Scan the listing below for the word "pixels", then copy each line that has it.

━━━━━ AVAILABLE DATA ━━━━━

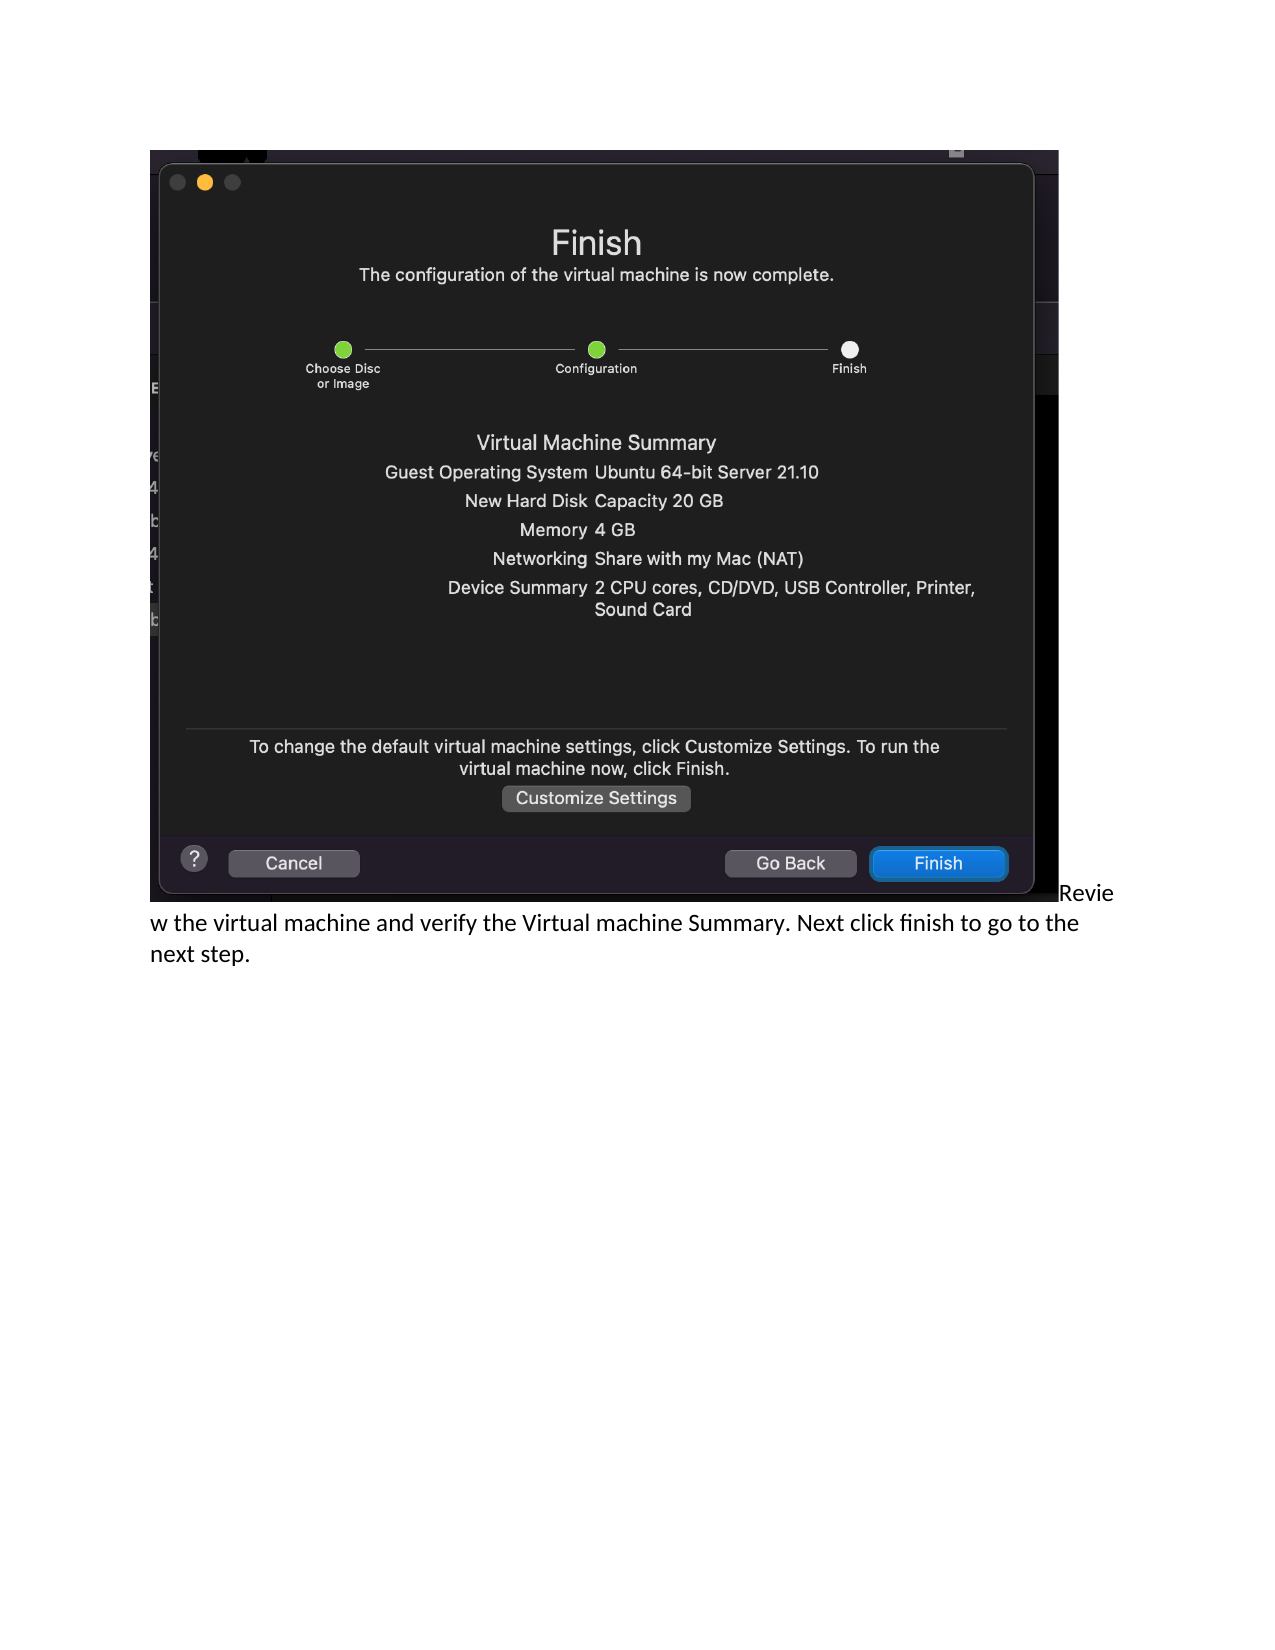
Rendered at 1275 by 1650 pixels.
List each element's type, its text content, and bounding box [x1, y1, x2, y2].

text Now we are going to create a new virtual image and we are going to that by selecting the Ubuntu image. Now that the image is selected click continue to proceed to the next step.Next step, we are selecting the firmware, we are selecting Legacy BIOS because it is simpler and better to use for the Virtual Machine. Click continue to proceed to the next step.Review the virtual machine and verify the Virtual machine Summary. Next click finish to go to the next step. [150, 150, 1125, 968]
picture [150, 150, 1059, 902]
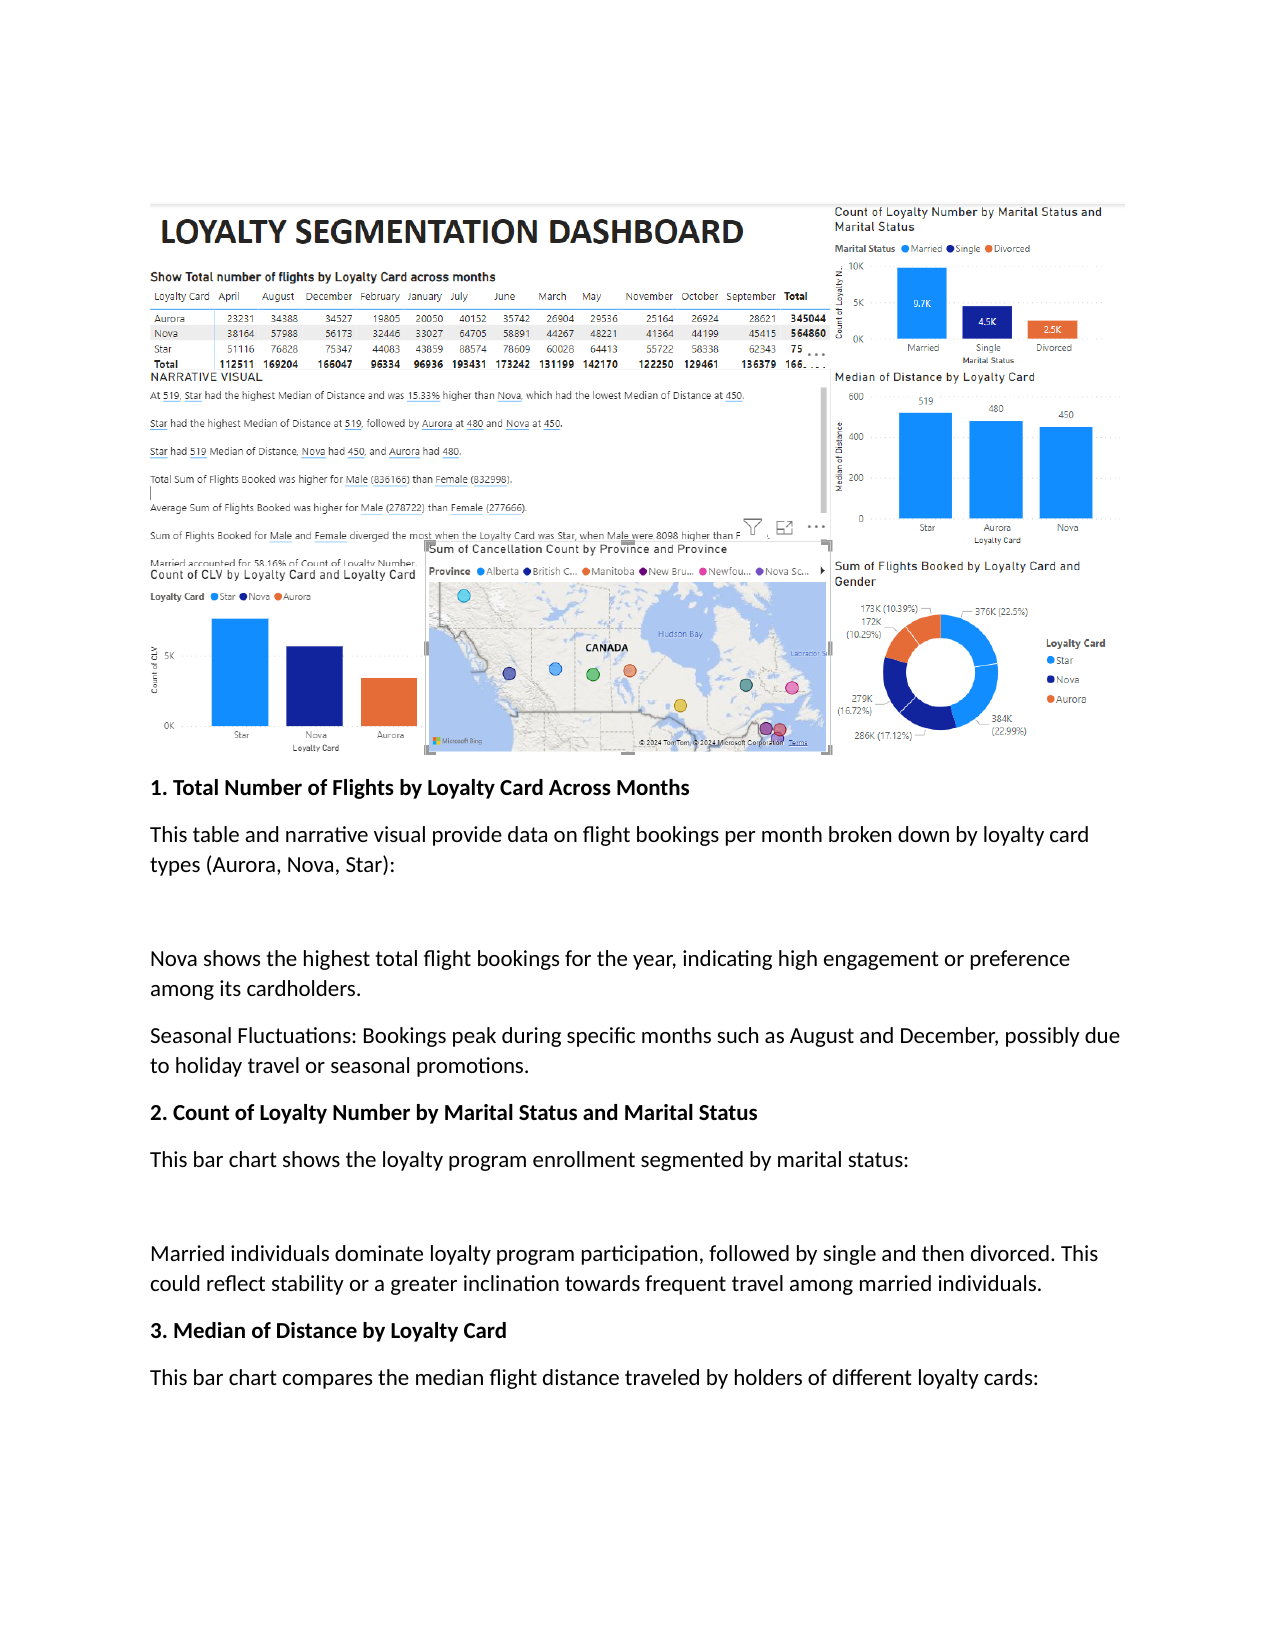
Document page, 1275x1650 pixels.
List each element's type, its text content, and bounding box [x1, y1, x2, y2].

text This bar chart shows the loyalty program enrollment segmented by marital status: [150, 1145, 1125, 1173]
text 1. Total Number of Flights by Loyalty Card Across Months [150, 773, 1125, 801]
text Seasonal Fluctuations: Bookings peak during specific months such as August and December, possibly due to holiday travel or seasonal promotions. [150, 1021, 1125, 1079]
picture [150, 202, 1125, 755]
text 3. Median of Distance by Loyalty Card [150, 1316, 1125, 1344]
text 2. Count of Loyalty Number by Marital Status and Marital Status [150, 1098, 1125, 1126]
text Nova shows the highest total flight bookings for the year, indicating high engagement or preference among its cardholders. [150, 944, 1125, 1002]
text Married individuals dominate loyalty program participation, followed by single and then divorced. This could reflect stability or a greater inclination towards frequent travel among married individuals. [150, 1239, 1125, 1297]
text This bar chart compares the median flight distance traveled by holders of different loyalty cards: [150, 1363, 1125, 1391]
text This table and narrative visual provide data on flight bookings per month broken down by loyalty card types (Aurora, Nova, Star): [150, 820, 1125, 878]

━━━━━
━━━━━ AVAILABLE DATA ━━━━━

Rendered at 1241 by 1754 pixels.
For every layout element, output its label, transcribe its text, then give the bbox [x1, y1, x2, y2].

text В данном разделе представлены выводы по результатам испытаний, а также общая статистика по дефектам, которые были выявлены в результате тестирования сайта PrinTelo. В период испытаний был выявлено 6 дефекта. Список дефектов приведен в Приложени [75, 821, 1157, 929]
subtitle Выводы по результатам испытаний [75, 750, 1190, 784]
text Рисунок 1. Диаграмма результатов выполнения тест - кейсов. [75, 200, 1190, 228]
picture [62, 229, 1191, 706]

━━━━━
━━━━━ AVAILABLE DATA ━━━━━

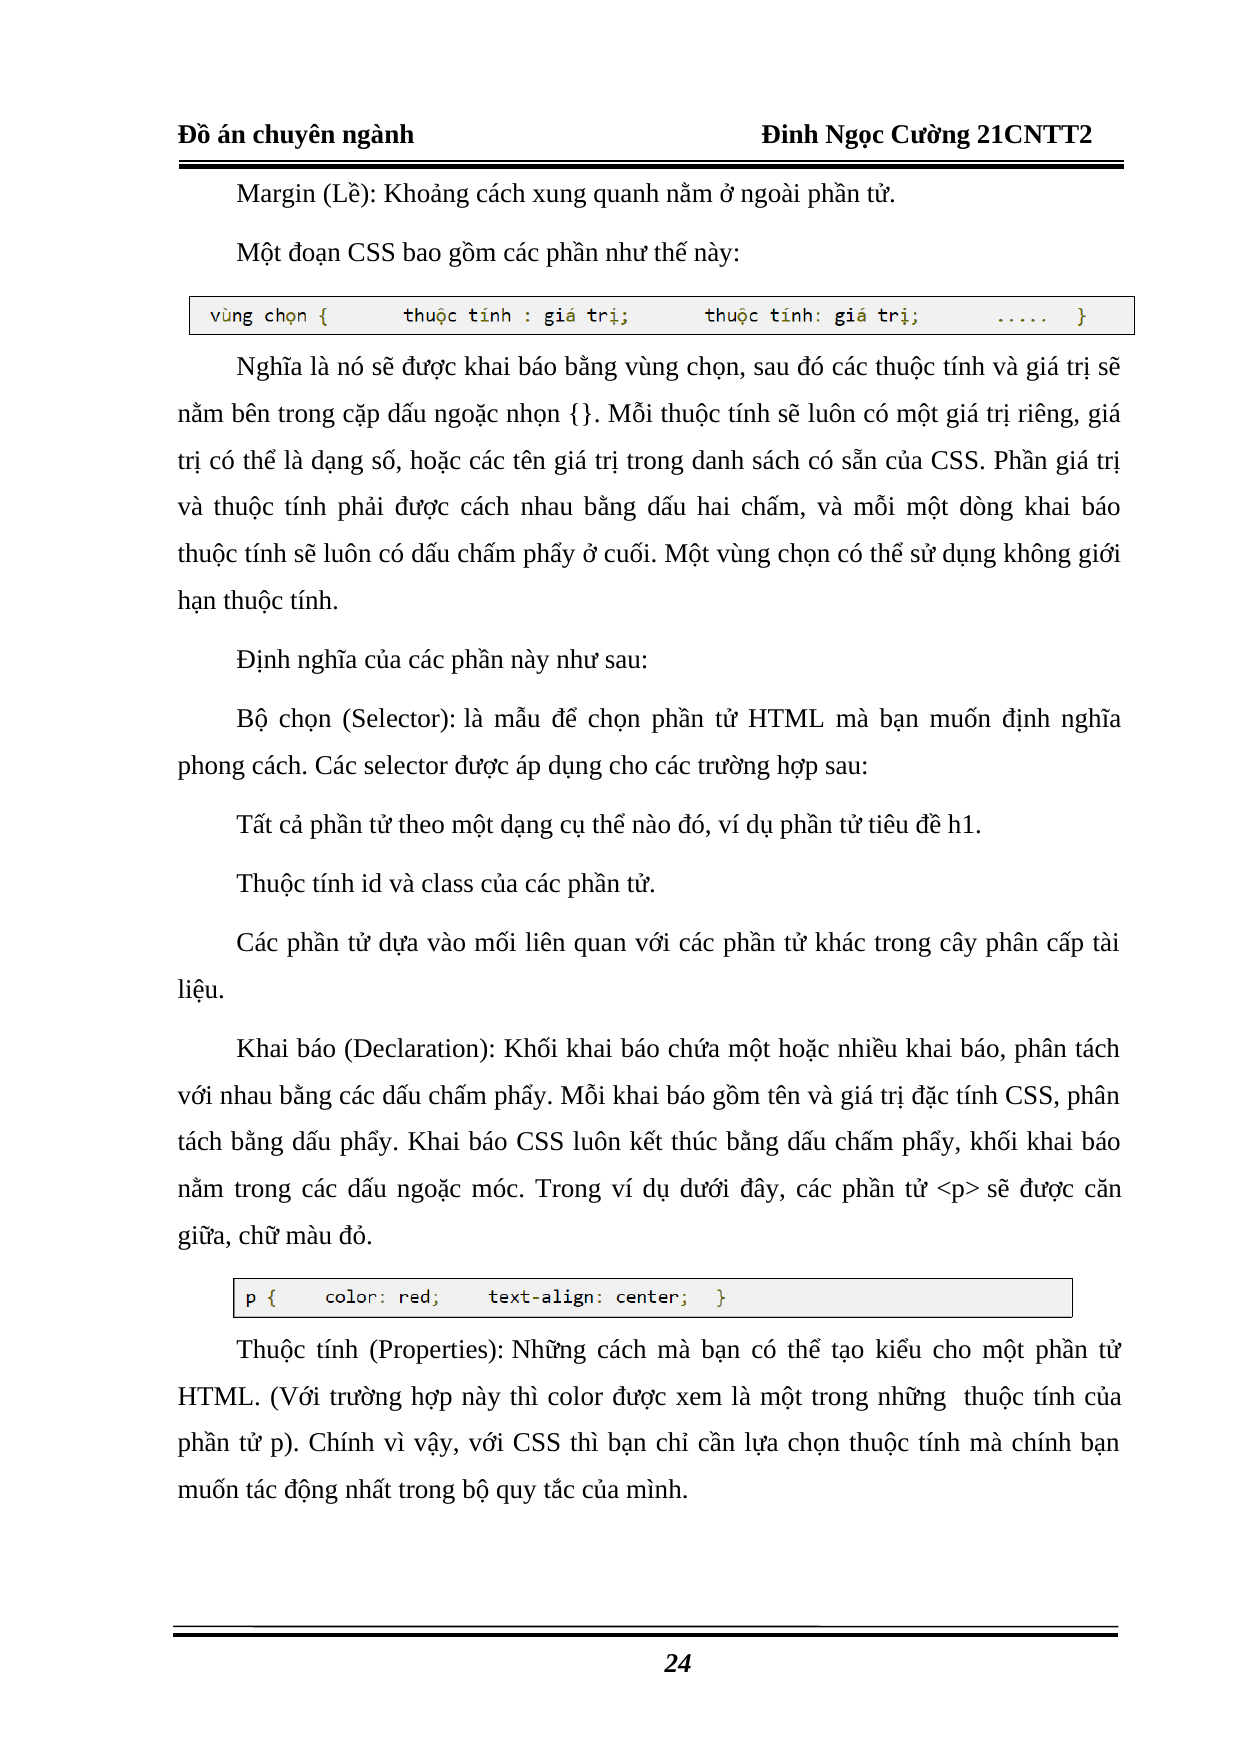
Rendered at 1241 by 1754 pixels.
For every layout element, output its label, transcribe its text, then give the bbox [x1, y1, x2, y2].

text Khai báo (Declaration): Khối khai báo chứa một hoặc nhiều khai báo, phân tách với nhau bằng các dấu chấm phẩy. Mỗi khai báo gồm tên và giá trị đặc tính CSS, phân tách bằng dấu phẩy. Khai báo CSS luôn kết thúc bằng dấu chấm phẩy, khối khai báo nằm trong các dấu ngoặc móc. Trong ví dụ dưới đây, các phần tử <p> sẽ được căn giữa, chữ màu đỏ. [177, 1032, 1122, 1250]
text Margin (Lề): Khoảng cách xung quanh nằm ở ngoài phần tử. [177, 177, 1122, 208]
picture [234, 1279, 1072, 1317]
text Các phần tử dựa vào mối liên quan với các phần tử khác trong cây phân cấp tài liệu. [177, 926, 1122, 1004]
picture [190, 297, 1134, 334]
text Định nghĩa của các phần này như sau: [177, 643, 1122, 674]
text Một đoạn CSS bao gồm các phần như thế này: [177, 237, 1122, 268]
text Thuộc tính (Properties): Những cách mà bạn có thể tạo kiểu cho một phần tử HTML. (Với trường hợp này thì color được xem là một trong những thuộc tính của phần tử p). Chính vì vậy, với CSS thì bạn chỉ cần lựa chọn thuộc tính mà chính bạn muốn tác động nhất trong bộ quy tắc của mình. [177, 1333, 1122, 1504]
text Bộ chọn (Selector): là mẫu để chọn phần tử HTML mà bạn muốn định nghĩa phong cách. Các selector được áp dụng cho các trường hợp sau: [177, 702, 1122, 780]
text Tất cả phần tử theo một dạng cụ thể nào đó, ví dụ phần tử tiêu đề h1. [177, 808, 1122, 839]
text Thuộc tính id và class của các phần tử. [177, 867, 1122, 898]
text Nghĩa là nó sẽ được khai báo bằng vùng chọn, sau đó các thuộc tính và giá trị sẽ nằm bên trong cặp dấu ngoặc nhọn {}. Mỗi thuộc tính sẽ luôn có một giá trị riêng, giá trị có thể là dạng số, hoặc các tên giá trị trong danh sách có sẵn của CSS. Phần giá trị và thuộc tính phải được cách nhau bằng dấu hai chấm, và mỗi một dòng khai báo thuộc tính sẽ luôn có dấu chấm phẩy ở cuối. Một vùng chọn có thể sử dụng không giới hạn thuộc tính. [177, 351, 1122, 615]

━━━━━

# YOUR RESPONSE:
Rendered at 1275 by 1650 pixels.
Document page, 1275x1650 pixels.
Rendered at 1241 by 1754 pixels.
Rendered at 1241 by 1754 pixels.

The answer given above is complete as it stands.